• **Énoncé A**:
D'après le texte fourni sur le litige entre Vidanges services et VAS 3D, à quelle date la SARL VAS 3D a-t-elle été immatriculée ?

• **Texte fourni**:
________________________________________

Dans le cadre de son activité, la société Vidanges services a embauché en qualité de chauffeur opérateur vidange MM. [D] [E] et [G] [Y], respectivement les 30 août 2016 et 29 juillet 2019.
Les deux salariés ont démissionné de leur emploi, M. [D] [E] le 14 décembre 2020, M. [G] [Y] le 20 novembre 2020.
M.M [G] [Y] et [D] [E] ont créé leur propre société, SARL VAS 3D (Vidanges assainissement services), exerçant une activité sensiblement identique à celle de la SAS Vidanges services, société qu’ils ont immatriculée le 4 janvier 2021 avec un début d’activité fixé au 17 décembre 2020.
Se plaignant d’une importante perte de clientèle à compter de janvier 2021 et soupçonnant des agissements constitutifs d’un détournement de clientèle et des actes de concurrence déloyale de la part de ses anciens salariés, MM. [E] et [Y], la SAS Vidanges services, dans la perspective d’une action au fond, a, par acte d’huissier de justice du 31 octobre 2022, fait assigner la SARL VAS 3D en référé devant le président du tribunal de commerce de Caen, afin d’obtenir, au visa de l’articles 145 du code de procédure civile, la production, sous astreinte, des comptes sociaux détaillés et complets de la SARL VAS 3D au 31 décembre 2021, ainsi que de son journal des ventes au format Word et fichier Excel du 1er janvier 2021 jusqu’au jour de la décision à intervenir.
Par ordonnance du 2 mars 2023, le président du tribunal de commerce de Caen a :
– débouté la SAS Vidanges Services de sa demande ;
– condamné la SAS Vidanges services à payer à la société V.A.S. 3D la somme de 1.000 euros au titre de l’article 700 du code de procédure civile ;
– condamné la SAS Vidanges services aux entiers dépens, y compris les frais de greffe s’élevant à la somme de 40,65 euros dont 6,77 euros de TVA.
Par déclaration au greffe du 17 mars 2023, la SAS Vidanges services a relevé appel de cette ordonnance.
Par dernières conclusions déposées le 6 novembre 2023, la SAS Vidanges services demande notamment à la cour de :
– Annuler, infirmer ou à tout le moins réformer l’ordonnance entreprise ;
Statuer à nouveau comme il suit :
A titre principal,
– Condamner la société VAS 3D à communiquer à la société Vidanges services sous astreinte de 1.000 euros par jour de retard à compter de la signification de l’arrêt à intervenir :
*les comptes sociaux détaillés et complets de la société VAS 3D depuis sa création jusqu’à la date de l’arrêt à intervenir ;
*le grand livre clients de la société VAS 3D en format word et fichier excel du 17 décembre 2020 jusqu’à la date de l’arrêt à intervenir ;
*une attestation d’expert-comptable certifiant conforme le grand livre clients de la société VAS 3D aux comptes sociaux déposés par elle auprès du greffe du tribunal de commerce ;
– Se réserver la liquidation de l’astreinte.

________________________________________

• **Énoncé B**:
Substituez « partager » à « teilen » dans les entrées, du début jusqu'à la ligne contenant « que murió hacia » incluse, puis reproduisez ces lignes sans autre changement.

Entrées de données enregistrées
________________________________________

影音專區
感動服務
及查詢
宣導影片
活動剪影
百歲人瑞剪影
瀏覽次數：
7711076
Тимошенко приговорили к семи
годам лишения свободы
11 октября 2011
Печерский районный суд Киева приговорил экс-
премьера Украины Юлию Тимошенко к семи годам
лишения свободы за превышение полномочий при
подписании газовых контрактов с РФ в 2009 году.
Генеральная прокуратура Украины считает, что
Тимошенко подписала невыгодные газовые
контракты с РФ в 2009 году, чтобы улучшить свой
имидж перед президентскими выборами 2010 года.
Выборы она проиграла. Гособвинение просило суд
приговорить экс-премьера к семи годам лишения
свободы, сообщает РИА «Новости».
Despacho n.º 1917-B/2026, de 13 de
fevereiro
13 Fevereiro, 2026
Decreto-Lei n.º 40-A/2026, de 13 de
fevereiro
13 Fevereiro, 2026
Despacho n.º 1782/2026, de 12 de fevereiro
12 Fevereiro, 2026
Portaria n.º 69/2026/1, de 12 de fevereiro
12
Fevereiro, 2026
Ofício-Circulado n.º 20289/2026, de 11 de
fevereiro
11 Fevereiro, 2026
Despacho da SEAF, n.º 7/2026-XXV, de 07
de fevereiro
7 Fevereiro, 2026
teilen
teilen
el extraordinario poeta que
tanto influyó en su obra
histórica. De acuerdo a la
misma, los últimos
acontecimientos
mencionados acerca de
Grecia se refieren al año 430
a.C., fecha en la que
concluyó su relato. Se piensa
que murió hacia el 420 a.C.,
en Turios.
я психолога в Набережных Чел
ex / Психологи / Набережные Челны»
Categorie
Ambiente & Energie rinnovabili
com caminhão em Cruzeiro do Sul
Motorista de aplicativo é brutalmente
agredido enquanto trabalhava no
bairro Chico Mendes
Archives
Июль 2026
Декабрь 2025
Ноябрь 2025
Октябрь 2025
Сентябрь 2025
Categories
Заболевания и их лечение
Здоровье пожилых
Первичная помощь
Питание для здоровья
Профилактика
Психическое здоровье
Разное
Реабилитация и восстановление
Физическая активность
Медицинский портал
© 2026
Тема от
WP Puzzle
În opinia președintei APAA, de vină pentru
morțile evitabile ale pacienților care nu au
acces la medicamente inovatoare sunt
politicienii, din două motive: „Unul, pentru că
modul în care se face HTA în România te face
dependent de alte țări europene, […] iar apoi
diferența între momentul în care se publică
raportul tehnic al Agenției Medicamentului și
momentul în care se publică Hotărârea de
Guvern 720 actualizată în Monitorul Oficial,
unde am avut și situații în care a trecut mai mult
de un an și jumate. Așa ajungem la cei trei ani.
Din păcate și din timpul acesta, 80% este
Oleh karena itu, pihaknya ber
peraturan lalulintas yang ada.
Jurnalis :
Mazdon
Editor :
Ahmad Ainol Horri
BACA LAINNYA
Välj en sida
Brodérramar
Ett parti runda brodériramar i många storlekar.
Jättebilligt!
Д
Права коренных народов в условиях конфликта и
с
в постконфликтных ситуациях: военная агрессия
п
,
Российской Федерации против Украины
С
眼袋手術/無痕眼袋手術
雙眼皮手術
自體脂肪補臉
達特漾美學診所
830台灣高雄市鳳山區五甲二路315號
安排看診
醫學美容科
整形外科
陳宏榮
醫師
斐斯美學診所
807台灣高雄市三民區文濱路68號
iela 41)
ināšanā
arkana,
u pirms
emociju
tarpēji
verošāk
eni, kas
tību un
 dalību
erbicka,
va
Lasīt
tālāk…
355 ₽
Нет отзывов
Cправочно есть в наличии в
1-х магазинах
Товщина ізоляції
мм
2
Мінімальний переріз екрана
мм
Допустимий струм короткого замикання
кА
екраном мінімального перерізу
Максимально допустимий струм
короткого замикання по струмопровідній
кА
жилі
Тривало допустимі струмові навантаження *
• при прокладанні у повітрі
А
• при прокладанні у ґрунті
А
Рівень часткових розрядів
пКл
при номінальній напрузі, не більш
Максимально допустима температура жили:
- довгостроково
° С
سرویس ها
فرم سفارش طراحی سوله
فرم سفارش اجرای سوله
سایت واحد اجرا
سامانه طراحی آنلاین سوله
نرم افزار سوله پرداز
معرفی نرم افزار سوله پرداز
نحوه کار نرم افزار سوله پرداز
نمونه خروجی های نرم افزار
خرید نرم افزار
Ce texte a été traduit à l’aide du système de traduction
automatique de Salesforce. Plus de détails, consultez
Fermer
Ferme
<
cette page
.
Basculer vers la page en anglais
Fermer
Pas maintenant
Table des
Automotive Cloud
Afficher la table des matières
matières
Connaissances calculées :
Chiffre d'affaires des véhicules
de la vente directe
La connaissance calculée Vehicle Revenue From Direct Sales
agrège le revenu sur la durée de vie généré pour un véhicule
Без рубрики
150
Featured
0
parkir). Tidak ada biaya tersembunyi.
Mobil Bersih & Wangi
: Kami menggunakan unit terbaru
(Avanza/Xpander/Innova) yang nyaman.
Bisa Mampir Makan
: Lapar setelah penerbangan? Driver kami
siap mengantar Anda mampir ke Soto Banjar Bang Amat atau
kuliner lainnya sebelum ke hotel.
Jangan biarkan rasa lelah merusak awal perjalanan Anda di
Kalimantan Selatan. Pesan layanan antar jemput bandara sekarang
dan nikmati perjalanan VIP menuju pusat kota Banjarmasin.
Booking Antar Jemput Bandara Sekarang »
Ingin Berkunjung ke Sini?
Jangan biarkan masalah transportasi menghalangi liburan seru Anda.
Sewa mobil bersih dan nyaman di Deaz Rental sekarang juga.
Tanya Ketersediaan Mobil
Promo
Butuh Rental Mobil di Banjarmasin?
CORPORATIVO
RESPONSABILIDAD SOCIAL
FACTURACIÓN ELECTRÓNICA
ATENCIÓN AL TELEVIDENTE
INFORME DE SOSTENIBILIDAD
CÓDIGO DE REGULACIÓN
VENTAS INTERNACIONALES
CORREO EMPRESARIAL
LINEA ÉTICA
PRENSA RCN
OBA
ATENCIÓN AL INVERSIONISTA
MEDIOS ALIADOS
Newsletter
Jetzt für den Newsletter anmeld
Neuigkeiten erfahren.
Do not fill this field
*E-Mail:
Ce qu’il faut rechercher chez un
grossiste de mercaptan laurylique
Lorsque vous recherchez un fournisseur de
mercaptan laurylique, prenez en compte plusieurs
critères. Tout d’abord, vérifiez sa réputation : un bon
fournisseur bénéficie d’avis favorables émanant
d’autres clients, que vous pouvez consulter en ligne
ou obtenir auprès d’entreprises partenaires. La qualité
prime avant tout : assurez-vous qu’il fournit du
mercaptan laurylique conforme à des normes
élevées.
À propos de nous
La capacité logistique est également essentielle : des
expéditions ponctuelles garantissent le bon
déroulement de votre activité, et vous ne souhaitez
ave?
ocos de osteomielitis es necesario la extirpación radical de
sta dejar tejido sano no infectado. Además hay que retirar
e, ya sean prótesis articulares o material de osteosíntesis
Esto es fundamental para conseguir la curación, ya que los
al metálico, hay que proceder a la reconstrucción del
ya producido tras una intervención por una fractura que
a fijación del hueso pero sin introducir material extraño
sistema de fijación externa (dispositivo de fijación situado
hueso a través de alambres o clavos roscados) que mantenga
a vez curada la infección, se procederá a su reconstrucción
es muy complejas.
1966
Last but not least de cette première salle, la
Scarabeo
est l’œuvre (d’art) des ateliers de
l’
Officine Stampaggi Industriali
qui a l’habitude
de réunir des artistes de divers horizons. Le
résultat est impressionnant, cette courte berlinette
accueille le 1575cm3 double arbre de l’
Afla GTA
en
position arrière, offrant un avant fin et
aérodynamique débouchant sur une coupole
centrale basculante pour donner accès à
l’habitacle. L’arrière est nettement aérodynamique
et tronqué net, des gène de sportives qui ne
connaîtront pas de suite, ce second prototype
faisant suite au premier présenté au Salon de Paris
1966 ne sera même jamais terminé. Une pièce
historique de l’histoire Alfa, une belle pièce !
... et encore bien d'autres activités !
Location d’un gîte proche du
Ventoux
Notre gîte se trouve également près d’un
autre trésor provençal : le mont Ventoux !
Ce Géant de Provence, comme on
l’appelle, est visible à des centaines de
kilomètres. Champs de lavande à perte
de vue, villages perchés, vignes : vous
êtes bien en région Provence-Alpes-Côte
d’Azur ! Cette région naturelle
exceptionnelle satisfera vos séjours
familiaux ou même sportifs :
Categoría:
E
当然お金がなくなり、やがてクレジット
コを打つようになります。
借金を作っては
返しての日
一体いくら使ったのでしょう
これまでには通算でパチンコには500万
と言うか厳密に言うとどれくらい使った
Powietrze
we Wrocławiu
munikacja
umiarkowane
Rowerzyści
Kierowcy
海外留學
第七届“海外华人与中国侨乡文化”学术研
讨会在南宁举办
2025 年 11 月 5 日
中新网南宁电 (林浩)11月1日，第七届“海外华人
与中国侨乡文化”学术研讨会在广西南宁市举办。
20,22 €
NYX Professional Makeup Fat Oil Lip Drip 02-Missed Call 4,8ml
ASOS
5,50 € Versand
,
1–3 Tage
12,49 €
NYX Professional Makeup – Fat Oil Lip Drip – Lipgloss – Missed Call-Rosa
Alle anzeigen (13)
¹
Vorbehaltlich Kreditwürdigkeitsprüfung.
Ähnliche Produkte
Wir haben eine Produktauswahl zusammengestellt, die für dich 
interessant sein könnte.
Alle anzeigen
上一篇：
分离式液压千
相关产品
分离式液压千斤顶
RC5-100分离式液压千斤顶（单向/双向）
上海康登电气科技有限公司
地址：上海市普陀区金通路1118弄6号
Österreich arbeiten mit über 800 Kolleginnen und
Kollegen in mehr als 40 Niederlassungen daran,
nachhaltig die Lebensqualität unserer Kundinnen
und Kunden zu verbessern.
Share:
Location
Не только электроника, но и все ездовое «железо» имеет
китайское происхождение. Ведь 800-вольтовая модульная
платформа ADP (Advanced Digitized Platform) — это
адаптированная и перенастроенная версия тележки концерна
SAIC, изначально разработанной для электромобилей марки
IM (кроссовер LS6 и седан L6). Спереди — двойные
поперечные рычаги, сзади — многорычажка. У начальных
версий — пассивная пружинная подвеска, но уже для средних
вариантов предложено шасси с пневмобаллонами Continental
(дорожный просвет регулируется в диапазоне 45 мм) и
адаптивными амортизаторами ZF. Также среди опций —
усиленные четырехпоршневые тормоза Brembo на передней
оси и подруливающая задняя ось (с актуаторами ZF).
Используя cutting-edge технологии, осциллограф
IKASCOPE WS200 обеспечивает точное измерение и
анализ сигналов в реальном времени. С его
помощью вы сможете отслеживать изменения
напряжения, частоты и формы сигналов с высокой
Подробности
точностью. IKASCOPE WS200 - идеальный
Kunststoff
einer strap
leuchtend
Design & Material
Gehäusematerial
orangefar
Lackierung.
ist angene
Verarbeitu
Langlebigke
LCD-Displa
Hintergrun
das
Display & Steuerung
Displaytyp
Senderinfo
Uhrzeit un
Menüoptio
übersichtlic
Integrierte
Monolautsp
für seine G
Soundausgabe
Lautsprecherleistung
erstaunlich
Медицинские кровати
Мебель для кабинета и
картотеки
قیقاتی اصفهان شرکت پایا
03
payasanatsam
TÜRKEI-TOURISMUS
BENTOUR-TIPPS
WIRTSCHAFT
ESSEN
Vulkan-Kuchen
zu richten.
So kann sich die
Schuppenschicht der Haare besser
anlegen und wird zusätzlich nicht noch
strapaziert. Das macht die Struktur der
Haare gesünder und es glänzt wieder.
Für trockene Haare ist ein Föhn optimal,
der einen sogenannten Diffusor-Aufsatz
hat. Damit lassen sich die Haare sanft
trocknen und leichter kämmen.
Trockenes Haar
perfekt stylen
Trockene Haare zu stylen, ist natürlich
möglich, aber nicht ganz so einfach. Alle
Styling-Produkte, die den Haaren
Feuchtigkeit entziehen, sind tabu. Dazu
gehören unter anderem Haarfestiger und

________________________________________

• **Résultat A**:
Le 4 janvier 2021.

• **Résultat B**:
影音專區
感動服務
及查詢
宣導影片
活動剪影
百歲人瑞剪影
瀏覽次數：
7711076
Тимошенко приговорили к семи
годам лишения свободы
11 октября 2011
Печерский районный суд Киева приговорил экс-
премьера Украины Юлию Тимошенко к семи годам
лишения свободы за превышение полномочий при
подписании газовых контрактов с РФ в 2009 году.
Генеральная прокуратура Украины считает, что
Тимошенко подписала невыгодные газовые
контракты с РФ в 2009 году, чтобы улучшить свой
имидж перед президентскими выборами 2010 года.
Выборы она проиграла. Гособвинение просило суд
приговорить экс-премьера к семи годам лишения
свободы, сообщает РИА «Новости».
Despacho n.º 1917-B/2026, de 13 de
fevereiro
13 Fevereiro, 2026
Decreto-Lei n.º 40-A/2026, de 13 de
fevereiro
13 Fevereiro, 2026
Despacho n.º 1782/2026, de 12 de fevereiro
12 Fevereiro, 2026
Portaria n.º 69/2026/1, de 12 de fevereiro
12
Fevereiro, 2026
Ofício-Circulado n.º 20289/2026, de 11 de
fevereiro
11 Fevereiro, 2026
Despacho da SEAF, n.º 7/2026-XXV, de 07
de fevereiro
7 Fevereiro, 2026
partager
partager
el extraordinario poeta que
tanto influyó en su obra
histórica. De acuerdo a la
misma, los últimos
acontecimientos
mencionados acerca de
Grecia se refieren al año 430
a.C., fecha en la que
concluyó su relato. Se piensa
que murió hacia el 420 a.C.,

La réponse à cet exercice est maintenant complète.